#### Available records

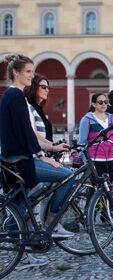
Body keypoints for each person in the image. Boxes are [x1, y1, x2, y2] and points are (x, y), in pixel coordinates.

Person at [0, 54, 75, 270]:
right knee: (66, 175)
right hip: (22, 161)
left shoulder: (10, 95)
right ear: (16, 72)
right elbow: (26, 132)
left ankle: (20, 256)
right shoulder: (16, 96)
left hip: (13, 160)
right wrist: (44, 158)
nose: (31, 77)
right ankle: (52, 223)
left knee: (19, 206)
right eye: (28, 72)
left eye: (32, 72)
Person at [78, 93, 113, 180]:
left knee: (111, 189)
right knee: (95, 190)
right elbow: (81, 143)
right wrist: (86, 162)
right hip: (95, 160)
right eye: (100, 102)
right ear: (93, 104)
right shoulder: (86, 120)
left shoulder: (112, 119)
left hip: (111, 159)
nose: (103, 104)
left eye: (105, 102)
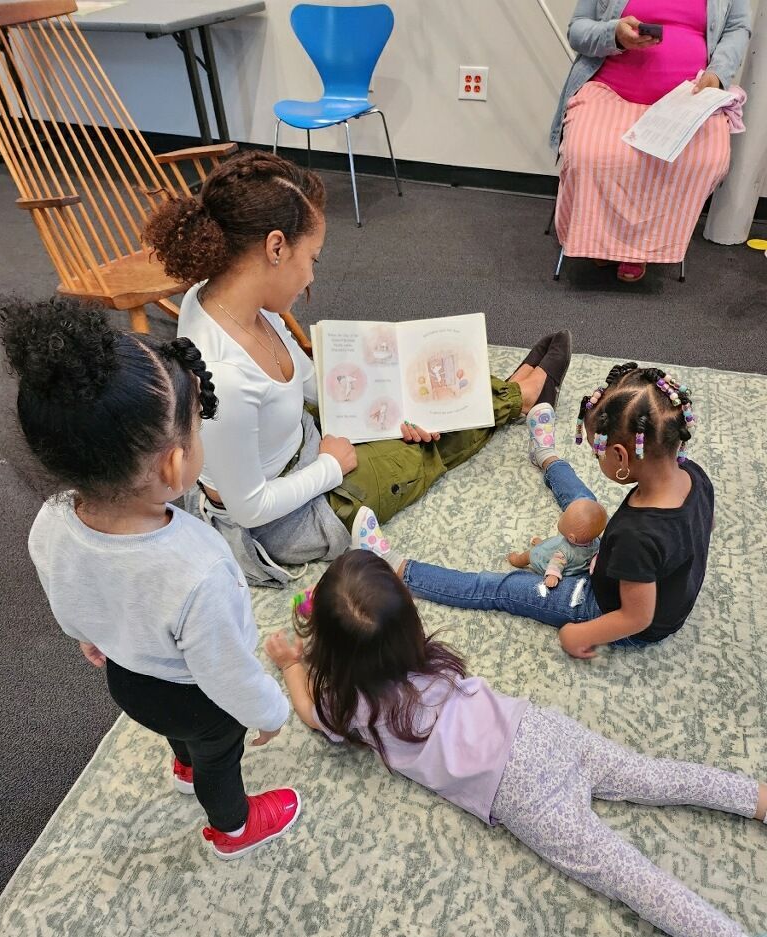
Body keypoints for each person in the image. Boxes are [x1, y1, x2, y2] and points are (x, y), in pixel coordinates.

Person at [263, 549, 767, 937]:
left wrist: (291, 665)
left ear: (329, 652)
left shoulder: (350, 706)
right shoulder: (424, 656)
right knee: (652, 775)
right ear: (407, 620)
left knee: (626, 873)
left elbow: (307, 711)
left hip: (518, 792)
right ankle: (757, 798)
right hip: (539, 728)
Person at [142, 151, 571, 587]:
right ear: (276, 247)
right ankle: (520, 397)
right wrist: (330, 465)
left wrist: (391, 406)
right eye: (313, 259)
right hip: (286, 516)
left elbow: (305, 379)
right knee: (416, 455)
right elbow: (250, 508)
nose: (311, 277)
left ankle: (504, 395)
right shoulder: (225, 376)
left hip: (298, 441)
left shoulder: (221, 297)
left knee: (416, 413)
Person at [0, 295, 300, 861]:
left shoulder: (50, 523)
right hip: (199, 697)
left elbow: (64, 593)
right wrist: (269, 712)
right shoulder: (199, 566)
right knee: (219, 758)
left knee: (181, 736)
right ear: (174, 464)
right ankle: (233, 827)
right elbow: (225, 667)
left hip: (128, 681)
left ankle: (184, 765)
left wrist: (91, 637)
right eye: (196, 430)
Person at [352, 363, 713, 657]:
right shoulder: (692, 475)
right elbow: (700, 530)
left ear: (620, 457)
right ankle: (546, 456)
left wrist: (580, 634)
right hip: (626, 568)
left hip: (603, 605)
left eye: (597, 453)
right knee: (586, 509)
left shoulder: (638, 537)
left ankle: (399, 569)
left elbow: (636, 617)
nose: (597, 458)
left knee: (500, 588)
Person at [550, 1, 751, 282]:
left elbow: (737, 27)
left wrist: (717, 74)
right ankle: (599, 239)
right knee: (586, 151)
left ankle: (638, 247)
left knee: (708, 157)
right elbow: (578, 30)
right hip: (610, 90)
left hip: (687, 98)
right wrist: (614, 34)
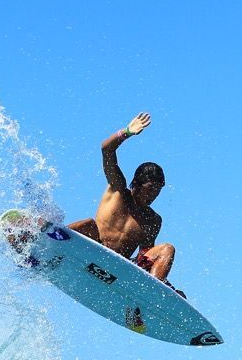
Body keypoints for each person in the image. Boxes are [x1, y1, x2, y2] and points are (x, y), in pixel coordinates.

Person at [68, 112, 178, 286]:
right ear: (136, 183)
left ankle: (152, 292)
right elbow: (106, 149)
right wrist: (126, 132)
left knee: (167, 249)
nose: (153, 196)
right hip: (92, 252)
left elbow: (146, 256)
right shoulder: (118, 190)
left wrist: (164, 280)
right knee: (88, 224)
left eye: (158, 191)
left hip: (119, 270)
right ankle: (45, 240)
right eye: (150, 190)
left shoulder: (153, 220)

########
#### Available records

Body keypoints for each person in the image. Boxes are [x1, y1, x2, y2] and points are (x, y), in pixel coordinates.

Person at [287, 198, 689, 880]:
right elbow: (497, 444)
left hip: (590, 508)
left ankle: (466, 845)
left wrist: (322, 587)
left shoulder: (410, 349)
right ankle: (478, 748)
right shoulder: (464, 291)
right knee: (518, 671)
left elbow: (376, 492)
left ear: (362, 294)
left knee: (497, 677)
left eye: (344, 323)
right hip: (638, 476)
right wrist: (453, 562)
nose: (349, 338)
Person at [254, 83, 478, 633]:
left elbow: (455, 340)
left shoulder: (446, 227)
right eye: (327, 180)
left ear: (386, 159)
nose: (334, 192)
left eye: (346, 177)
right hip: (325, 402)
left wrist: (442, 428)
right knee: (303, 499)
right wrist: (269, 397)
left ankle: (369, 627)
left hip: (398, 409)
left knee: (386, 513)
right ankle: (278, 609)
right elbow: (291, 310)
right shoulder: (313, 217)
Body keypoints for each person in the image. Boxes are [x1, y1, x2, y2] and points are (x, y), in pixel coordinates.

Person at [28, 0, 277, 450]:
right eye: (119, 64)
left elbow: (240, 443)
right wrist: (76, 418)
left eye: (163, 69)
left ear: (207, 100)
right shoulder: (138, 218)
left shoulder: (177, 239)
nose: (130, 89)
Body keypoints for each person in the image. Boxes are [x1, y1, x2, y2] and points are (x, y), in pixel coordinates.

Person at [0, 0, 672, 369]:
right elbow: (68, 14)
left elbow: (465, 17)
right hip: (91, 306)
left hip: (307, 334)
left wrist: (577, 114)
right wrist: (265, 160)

########
#### Available records

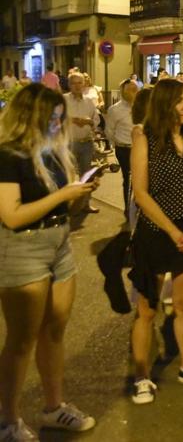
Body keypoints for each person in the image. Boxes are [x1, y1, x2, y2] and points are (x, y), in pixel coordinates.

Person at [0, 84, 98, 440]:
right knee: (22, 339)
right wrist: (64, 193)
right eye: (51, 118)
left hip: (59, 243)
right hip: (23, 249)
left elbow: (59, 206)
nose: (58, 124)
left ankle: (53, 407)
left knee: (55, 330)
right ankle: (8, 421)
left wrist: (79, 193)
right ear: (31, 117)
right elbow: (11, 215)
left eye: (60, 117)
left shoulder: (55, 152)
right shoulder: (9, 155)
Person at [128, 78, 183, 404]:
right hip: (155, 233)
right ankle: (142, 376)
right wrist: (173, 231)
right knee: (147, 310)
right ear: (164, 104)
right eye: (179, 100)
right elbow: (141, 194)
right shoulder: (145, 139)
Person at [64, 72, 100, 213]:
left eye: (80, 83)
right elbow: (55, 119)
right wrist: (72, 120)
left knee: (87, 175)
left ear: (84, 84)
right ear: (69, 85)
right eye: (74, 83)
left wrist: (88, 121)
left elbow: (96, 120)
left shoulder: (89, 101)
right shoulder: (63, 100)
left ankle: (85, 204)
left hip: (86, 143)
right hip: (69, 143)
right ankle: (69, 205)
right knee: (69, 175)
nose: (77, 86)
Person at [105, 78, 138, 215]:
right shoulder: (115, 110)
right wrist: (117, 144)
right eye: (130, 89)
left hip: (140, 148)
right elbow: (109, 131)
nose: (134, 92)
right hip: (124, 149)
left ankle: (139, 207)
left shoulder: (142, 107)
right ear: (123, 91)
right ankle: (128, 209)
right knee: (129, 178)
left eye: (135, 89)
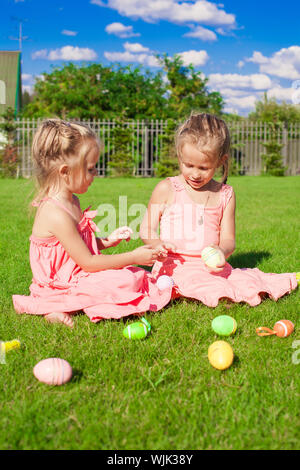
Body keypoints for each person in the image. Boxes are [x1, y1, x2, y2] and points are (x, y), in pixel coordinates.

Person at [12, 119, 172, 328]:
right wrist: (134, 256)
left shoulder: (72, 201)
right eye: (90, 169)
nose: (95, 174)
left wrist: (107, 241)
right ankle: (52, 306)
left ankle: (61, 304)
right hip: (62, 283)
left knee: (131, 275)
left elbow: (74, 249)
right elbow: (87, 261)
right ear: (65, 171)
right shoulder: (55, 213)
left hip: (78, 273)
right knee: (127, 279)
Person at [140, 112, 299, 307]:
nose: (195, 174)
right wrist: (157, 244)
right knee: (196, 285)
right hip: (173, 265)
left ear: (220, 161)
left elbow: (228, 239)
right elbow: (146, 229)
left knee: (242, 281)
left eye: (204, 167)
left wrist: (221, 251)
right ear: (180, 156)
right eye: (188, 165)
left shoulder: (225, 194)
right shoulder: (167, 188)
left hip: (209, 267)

########

### Work to be completed
What is needed is a verbatim copy of every line in the records above from the one containing "left elbow: (307, 711)" down to the one containing "left wrist: (717, 74)", both included, and nothing more.

### Expected answer
left elbow: (307, 711)
left hip: (518, 792)
right ankle: (757, 798)
right hip: (539, 728)
Person at [142, 151, 571, 587]:
right ear: (276, 247)
right ankle: (520, 397)
right wrist: (330, 465)
left wrist: (391, 406)
right eye: (313, 259)
right hip: (286, 516)
left elbow: (305, 379)
right knee: (416, 455)
right elbow: (250, 508)
nose: (311, 277)
left ankle: (504, 395)
right shoulder: (225, 376)
left hip: (298, 441)
left shoulder: (221, 297)
left knee: (416, 413)
Person at [0, 295, 300, 861]:
left shoulder: (50, 523)
right hip: (199, 697)
left elbow: (64, 593)
right wrist: (269, 712)
right shoulder: (199, 566)
right knee: (219, 758)
left knee: (181, 736)
right ear: (174, 464)
right ankle: (233, 827)
right elbow: (225, 667)
left hip: (128, 681)
left ankle: (184, 765)
left wrist: (91, 637)
right eye: (196, 430)
Person at [352, 363, 713, 657]:
right shoulder: (692, 475)
right elbow: (700, 530)
left ear: (620, 457)
right ankle: (546, 456)
left wrist: (580, 634)
right hip: (626, 568)
left hip: (603, 605)
left eye: (597, 453)
right knee: (586, 509)
left shoulder: (638, 537)
left ankle: (399, 569)
left elbow: (636, 617)
nose: (597, 458)
left knee: (500, 588)
Person at [550, 1, 751, 282]:
left elbow: (737, 27)
left wrist: (717, 74)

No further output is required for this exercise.